Une IST de plus en plus résistante aux antibiotiques

Heureusement, des traitements antibiotiques sont disponibles pour soigner une infection à MG. Mais s’il est aussi important de se protéger, « c’est parce que cette bactérie présente des résistances aux antibiotiques, beaucoup plus importantes que pour le traitement des chlamydia par exemple, indique le Pr Bébéar. Des études internationales et menées par notre CNR mettent en avant des chiffres très inquiétants : MG présente en France un taux de résistance d’environ 35 % au traitement par macrolides, une famille d’antibiotiques à laquelle appartient l’azithromycine, le traitement de première intention de cette infection ».

Et pourquoi la bactérie a-t-elle développé autant d’antibiorésistance depuis dix ans ? « Parce qu’on a traité beaucoup de cas de chlamydia avec ce médicament, considéré pour cette infection comme un traitement minute, détaille la directrice du CNR des IST bactériennes. Malheureusement, cela a sélectionné des bactéries résistantes dont MG. C’est pour cela qu’il est recommandé dans un certain nombre de pays – et a priori très bientôt en France aussi – d’utiliser de préférence de la doxycycline, qui appartient à une autre famille d’antibiotiques, pour traiter les infections à chlamydia », poursuit le Pr Bébéar.
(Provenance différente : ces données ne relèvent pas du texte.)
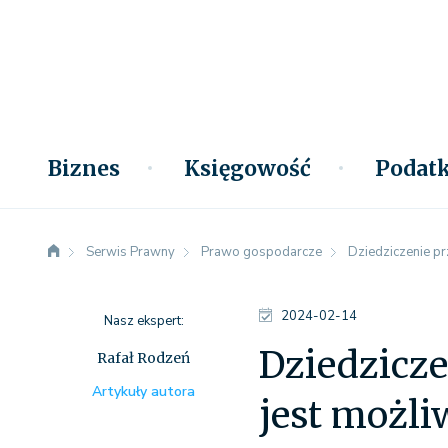
Biznes
Księgowość
Podatk
Serwis Prawny
Prawo gospodarcze
Dziedziczenie pr
2024-02-14
Nasz ekspert:
Dziedzicze
Rafał Rodzeń
Artykuły autora
jest możli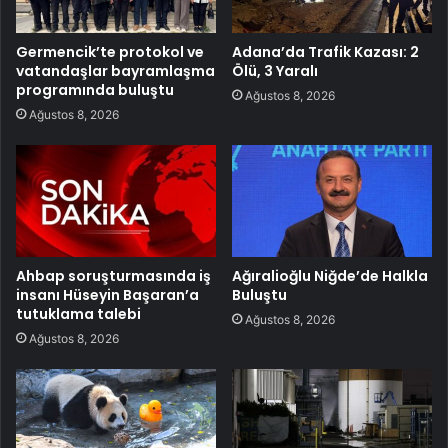
Germencik’te protokol ve
Adana’da Trafik Kazası: 2
vatandaşlar bayramlaşma
Ölü, 3 Yaralı
programında buluştu
Ağustos 8, 2026
Ağustos 8, 2026
Ahbap soruşturmasında iş
Ağıralioğlu Niğde’de Halkla
insanı Hüseyin Başaran’a
Buluştu
tutuklama talebi
Ağustos 8, 2026
Ağustos 8, 2026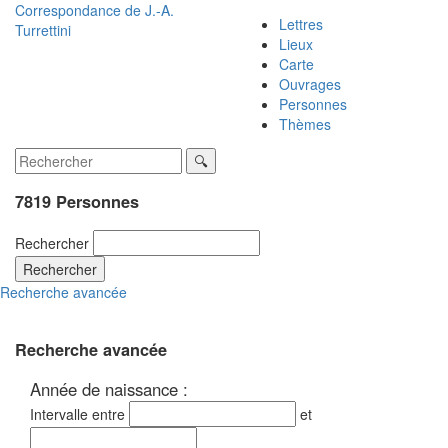
Correspondance de
J.-A.
Lettres
Turrettini
Lieux
Carte
Ouvrages
Personnes
Thèmes
7819 Personnes
Rechercher
Rechercher
Recherche avancée
Recherche avancée
Année de naissance :
Intervalle entre
et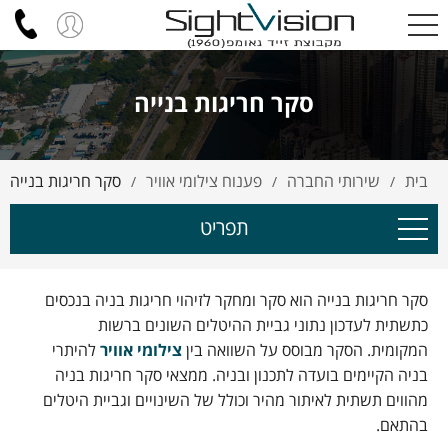
סקר חריגות בנייה
בית
שירותי החברה
פענוח צילומי אוויר
סקר חריגות בנייה
/
/
/
תפריט
סקר חריגות בנייה הוא סקר ומחקר לזיהוי חריגות בניה בנכסים
כתשתית לעדכון נתוני גביית ההיטלים השונים ברשות
המקומית. הסקר מבוסס על השוואה בין
צילומי אוויר
להיתרי
בניה הקיימים בועדה לתכנון ובניה. ממצאי סקר חריגות בניה
מהווים תשתית לאיתור מהיר וכולל של השינויים וגביית היטלים
בהתאם.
Vers un meilleur dépistage

Le dépistage de MG devrait lui aussi évoluer. « Longtemps, on n’a pas su le détecter, se souvient le Pr Bébéar. Mais nous le pouvons aujourd’hui, grâce à des méthodes de dépistage par PCR qui fonctionnent très bien. En revanche, son dépistage n’est pas encore remboursé par la Sécurité sociale, ce qui devrait changer d’ici 2024, conformément aux recommandations de la HAS de juillet 2022 ».
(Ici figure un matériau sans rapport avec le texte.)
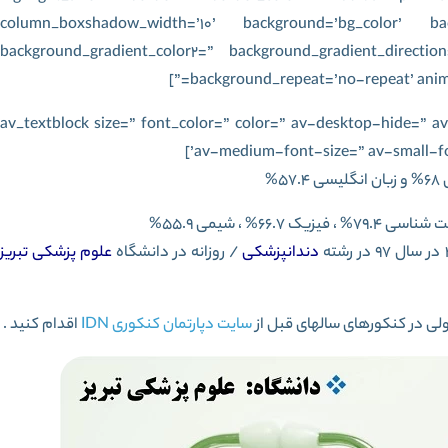
column_boxshadow_width=’10’ background=’bg_color’ bac
background_gradient_color2=” background_gradient_direction
background_repeat=’no-repeat’ anima
[av_textblock size=” font_color=” color=” av-desktop-hide=”
av-medium-font-size=” av-small-fo
دندانپزشکی
/ روزانه در دانشگاه
علوم پزشکی تبریز
لی در کنکورهای سالهای قبل از
سایت دپارتمان کنکوری IDN
اقدام کنید .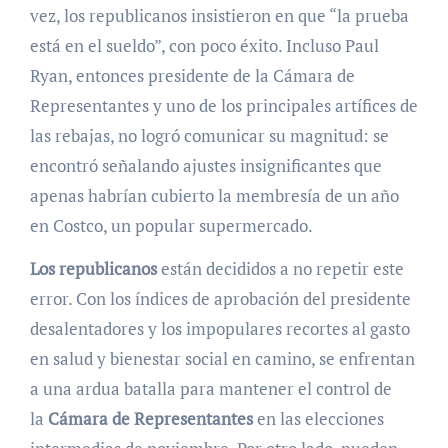
vez, los republicanos insistieron en que “la prueba
está en el sueldo”, con poco éxito. Incluso Paul
Ryan, entonces presidente de la Cámara de
Representantes y uno de los principales artífices de
las rebajas, no logró comunicar su magnitud: se
encontró señalando ajustes insignificantes que
apenas habrían cubierto la membresía de un año
en Costco, un popular supermercado.
Los republicanos
están decididos a no repetir este
error. Con los índices de aprobación del presidente
desalentadores y los impopulares recortes al gasto
en salud y bienestar social en camino, se enfrentan
a una ardua batalla para mantener el control de
la
Cámara de Representantes
en las elecciones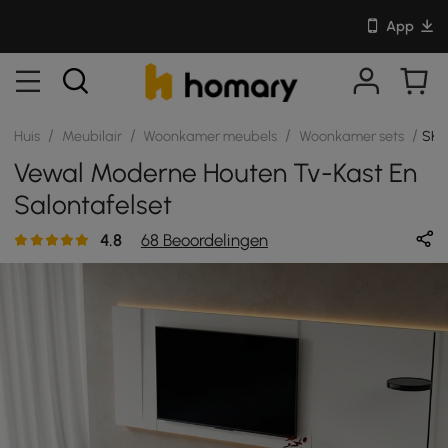
App
/
/
/
/
Huis
Meubilair
Woonkamer meubels
Woonkamer sets
SKU
Vewal Moderne Houten Tv-Kast En
Salontafelset
4.8
68 Beoordelingen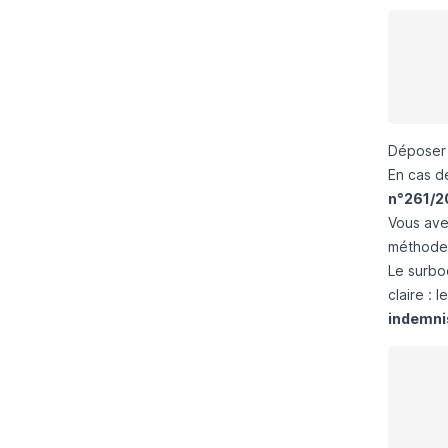
Déposer 
En cas d
n°261/2
Vous avez
méthodes 
Le surbo
claire : 
indemnis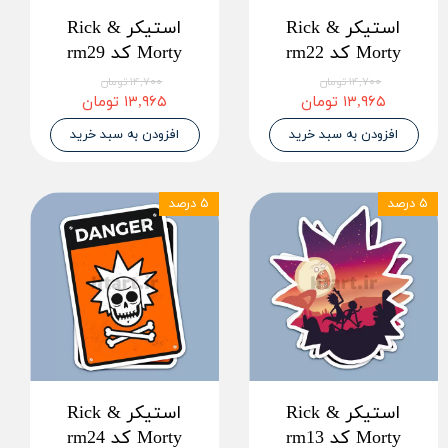
استیکر Rick &
استیکر Rick &
Morty کد rm22
Morty کد rm29
۱۴,۷۰۰ تومان
۱۴,۷۰۰ تومان
۱۳,۹۶۵ تومان
۱۳,۹۶۵ تومان
افزودن به سبد خرید
افزودن به سبد خرید
۵ درصد
۵ درصد
استیکر Rick &
استیکر Rick &
Morty کد rm13
Morty کد rm24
Pour l’heure, « le dépistage et les traitements par antibiotiques ne s’adressent qu’aux personnes symptomatiques et à leur partenaire », précise le Pr Bébéar. Un accès restreint justifié par la lutte contre l’antibiorésistance. Le cas échéant, « MG pourrait devenir intraitable – parce que le traitement de deuxième intention après les macrolides, ce sont les fluoroquinolones, une autre famille d’antibiotiques, qui se heurtent aussi à une résistance grandissante. Et après, il n’y a plus grand-chose d’autre dans l’arsenal thérapeutique ».